Record list:
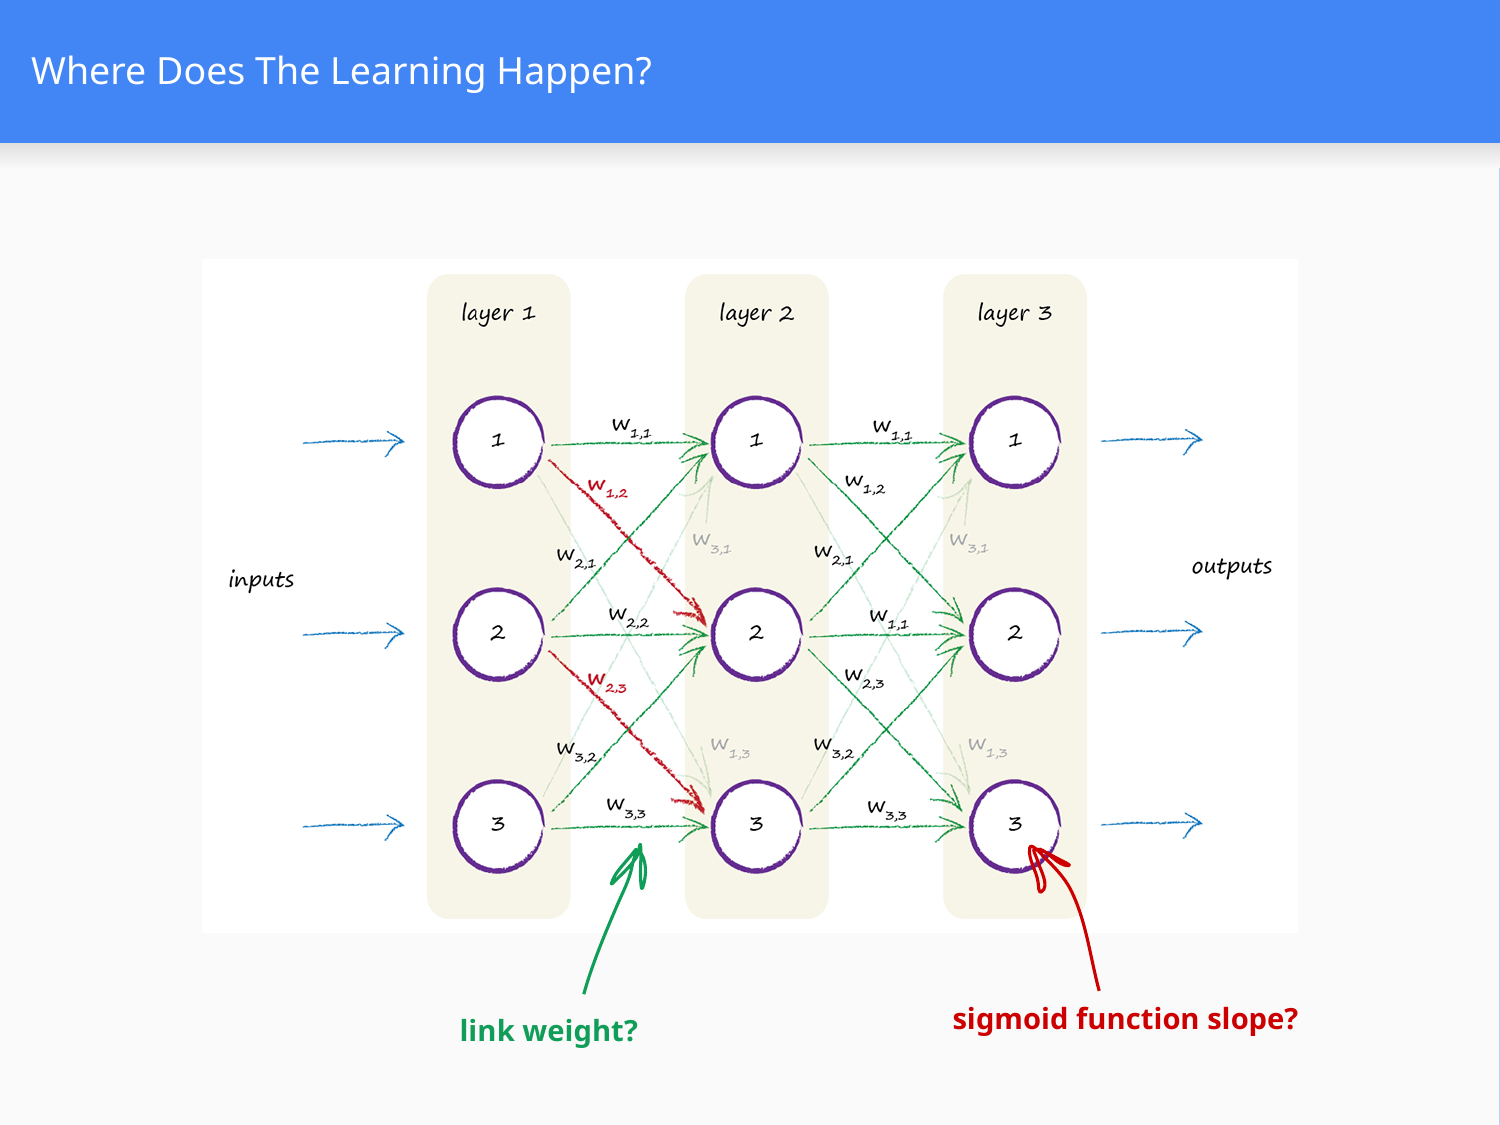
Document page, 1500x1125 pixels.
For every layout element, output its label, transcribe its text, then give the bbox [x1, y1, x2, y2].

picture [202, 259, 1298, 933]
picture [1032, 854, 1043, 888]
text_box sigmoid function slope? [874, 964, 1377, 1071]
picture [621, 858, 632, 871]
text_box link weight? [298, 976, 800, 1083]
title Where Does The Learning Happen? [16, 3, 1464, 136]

---

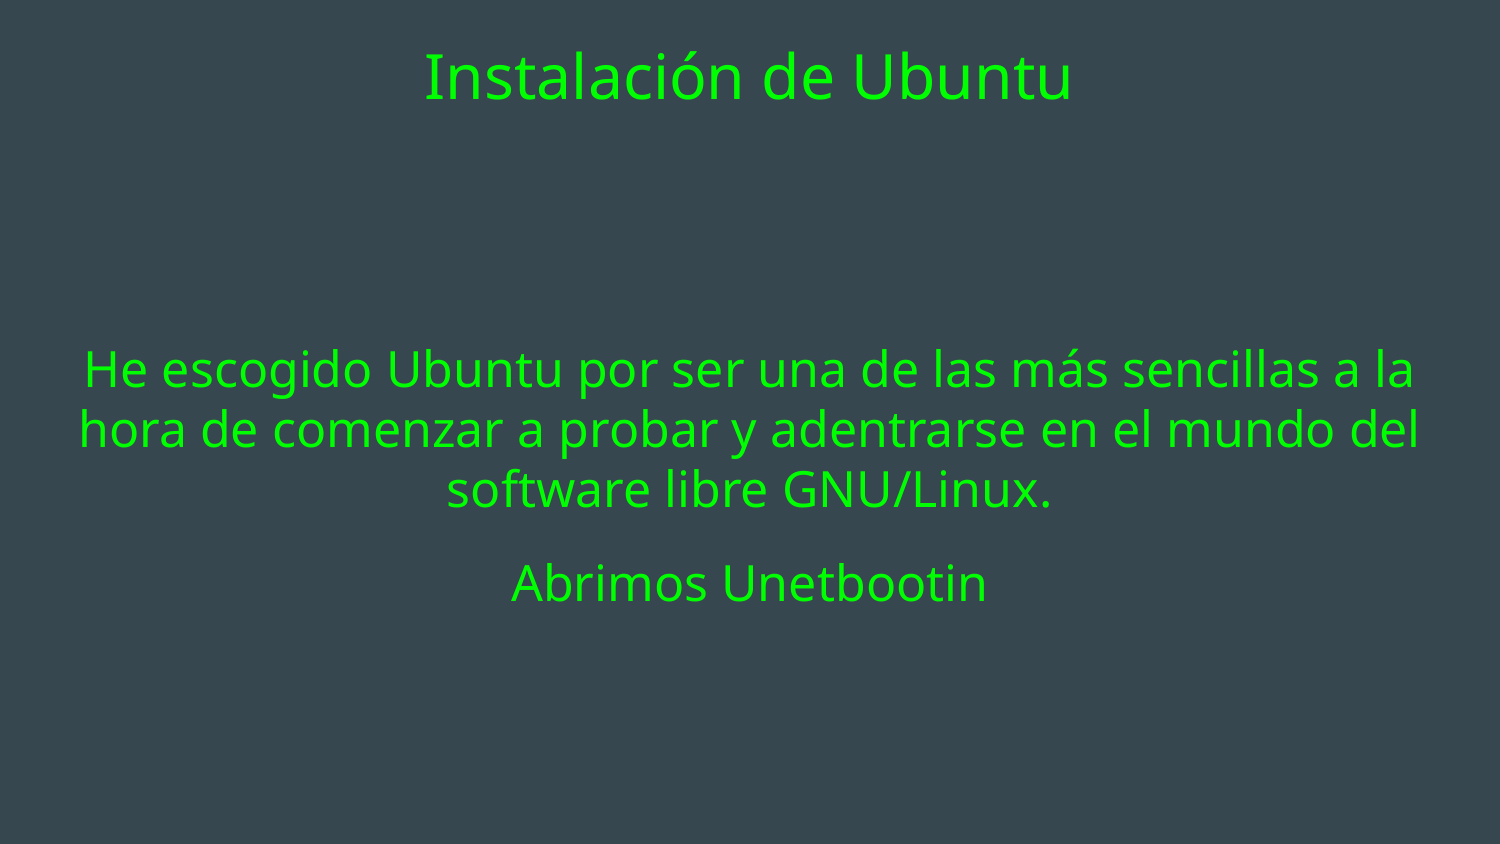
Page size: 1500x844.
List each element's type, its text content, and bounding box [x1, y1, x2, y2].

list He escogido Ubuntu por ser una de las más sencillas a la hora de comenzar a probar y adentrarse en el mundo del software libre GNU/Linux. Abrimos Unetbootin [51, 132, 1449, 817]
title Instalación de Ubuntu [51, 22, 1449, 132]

Job: Retype the material line for line, beginning at the line that contains "Document page, 1500x1125 pixels." and stopping after the line that contains "text_box sigmoid function".

Correct result:
Document page, 1500x1125 pixels.
For every layout element, output its label, transcribe its text, then give the bbox [x1, y1, x2, y2].

picture [202, 259, 1298, 933]
picture [1032, 854, 1043, 888]
text_box sigmoid function slope? [874, 964, 1377, 1071]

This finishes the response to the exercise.